Historically, the much larger Home Depot has chased Lowe’s operational efficiency that stems from Lowe's much more automated regional distribution network. A gradual convergence of operating efficiency is anticipated but based on second quarter 2012 results it seems that Home Depot is rapidly achieving parity in distribution network efficiency.
Home Depot reported better-than-expected selling, general, and administrative expense leverage for the second quarter of 2012. In fact, the company improved its operating margin to 12.5%, the best in five years and 0.5% above its long term target of sustained 12.0% margin. This improvement in operations augers well for when consumer spending and the housing market fully revive and pricing power will allow Home Depot to fundamentally differentiate itself from its primary competitor Lowe’s.
Investors buying Home Depot at the recent price of $57 per share are paying a price to earnings to growth (PEG) multiple of only about 1x compared to about 1.3x for Lowe's shares. Analysts are projecting continued revenue declines and net losses at Sears thus the PEG metric is not meaningful to compare against Home Depot and Lowe's. Home Depot is now closing in on Lowe's operational efficiency and may quickly bring its superior economies of scale to bear in capturing excess industry profits and generating intrinsic value. Because Home Depot has narrowed the efficiency gap so quickly, I am skeptical that the 30% premium in Lowe’s PEG will be sustained. A narrowing of the PEG gap by Home Depot tells me to avoid Lowe’s shares and that Home Depot is likely to enjoy share price growth (or at least a smaller price decline) as its multiple expands relative to Lowe’s. For now, Home Depot is the better buy to gain exposure to the reviving U.S. economy and housing market.

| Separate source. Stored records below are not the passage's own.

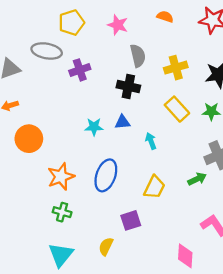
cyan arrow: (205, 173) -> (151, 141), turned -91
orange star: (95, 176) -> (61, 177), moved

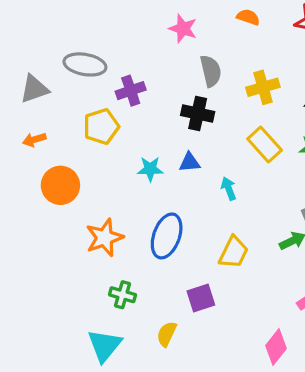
yellow pentagon: (72, 23) -> (101, 127), moved
green cross: (62, 212) -> (122, 295), moved
pink diamond: (185, 256) -> (276, 347), turned 35

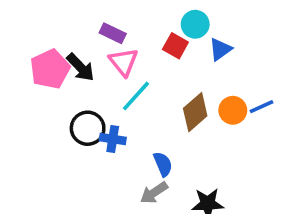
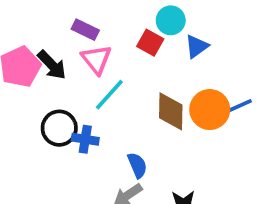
orange circle: (233, 110) -> (210, 110), size x1.4
brown diamond: (195, 112) -> (171, 111), turned -48

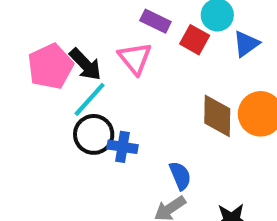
purple rectangle: (85, 30) -> (155, 21), moved
cyan line: (109, 95) -> (90, 99), moved

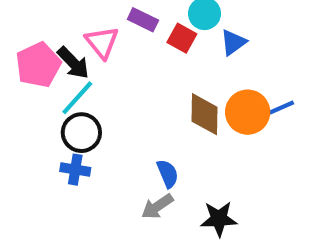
pink triangle: (135, 58) -> (102, 42), moved
blue cross: (123, 147) -> (75, 170), moved

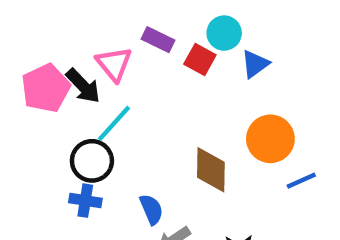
cyan line: (77, 98) -> (114, 123), moved
blue line: (280, 108) -> (301, 181), moved
brown diamond: (205, 114) -> (211, 170), moved
blue semicircle: (168, 174) -> (151, 209), moved

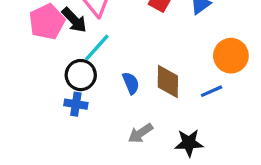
orange circle: (270, 139) -> (231, 56), moved
blue line: (301, 181) -> (212, 91), moved
blue semicircle: (151, 209) -> (131, 83), moved

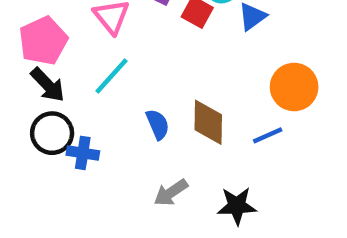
black arrow: (74, 20) -> (48, 85), moved
black circle: (81, 75) -> (52, 133), moved

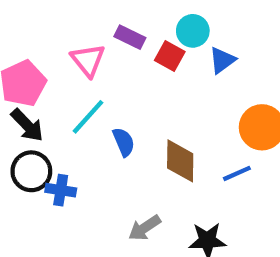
blue semicircle: (158, 124) -> (124, 142), moved

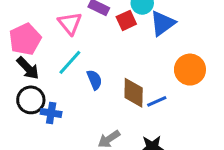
red square: (170, 56) -> (126, 20), turned 36
blue triangle: (222, 60) -> (162, 23), size x1.4
blue line: (237, 173) -> (157, 101), moved

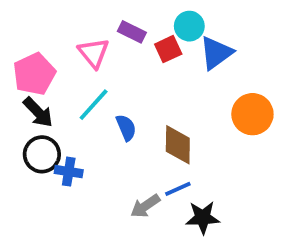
blue line: (157, 101) -> (178, 189), moved

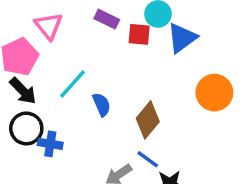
red square: (168, 49) -> (139, 34), turned 30
pink triangle: (94, 53) -> (49, 26), moved
brown diamond: (178, 145) -> (148, 120), turned 39
blue line: (178, 189) -> (148, 159), turned 60

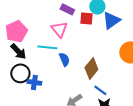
pink triangle: (49, 26) -> (59, 29), moved
cyan line: (72, 84) -> (47, 47), turned 54
blue line: (148, 159) -> (100, 90), moved

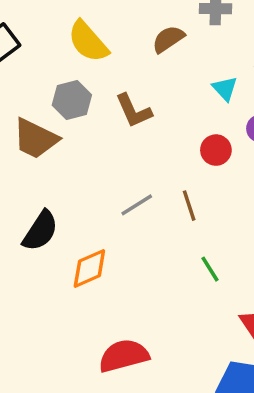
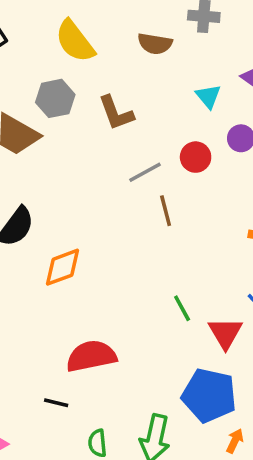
brown semicircle: (168, 39) -> (155, 44), turned -140
gray line: (137, 205) -> (145, 172), moved
green line: (210, 269) -> (182, 308), moved

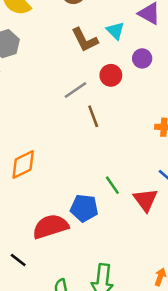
brown L-shape: (116, 113) -> (85, 40), moved
blue pentagon: (209, 395) -> (84, 208), moved, size x0.7
black line: (56, 403) -> (18, 260), moved, turned 30

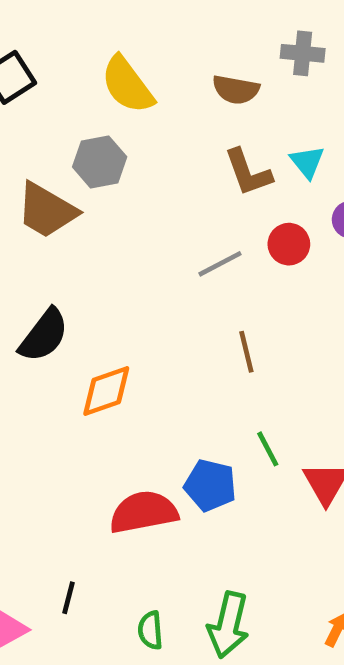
brown line: (93, 116) -> (246, 352), moved
black line: (18, 260) -> (69, 598), moved, turned 60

The domestic economy is still in a fragile state with European debt problems, the upcoming Presidential Election, and a slowing China all overhanging the market. These and other issues are frustrating the nascent U.S. housing recovery which in turn is constricting the revenue growth of the retailers. However, investors should remember the solid performance of Home Depot and Lowe's shares in the face of economic weakness since 2009 and consider going long these names when a buying opportunity arises from a market correction. More specifically, I prefer Home Depot now as it closes its efficiency gap with Lowe's which in turn should drive PEG valuations closer to parity with Lowe's.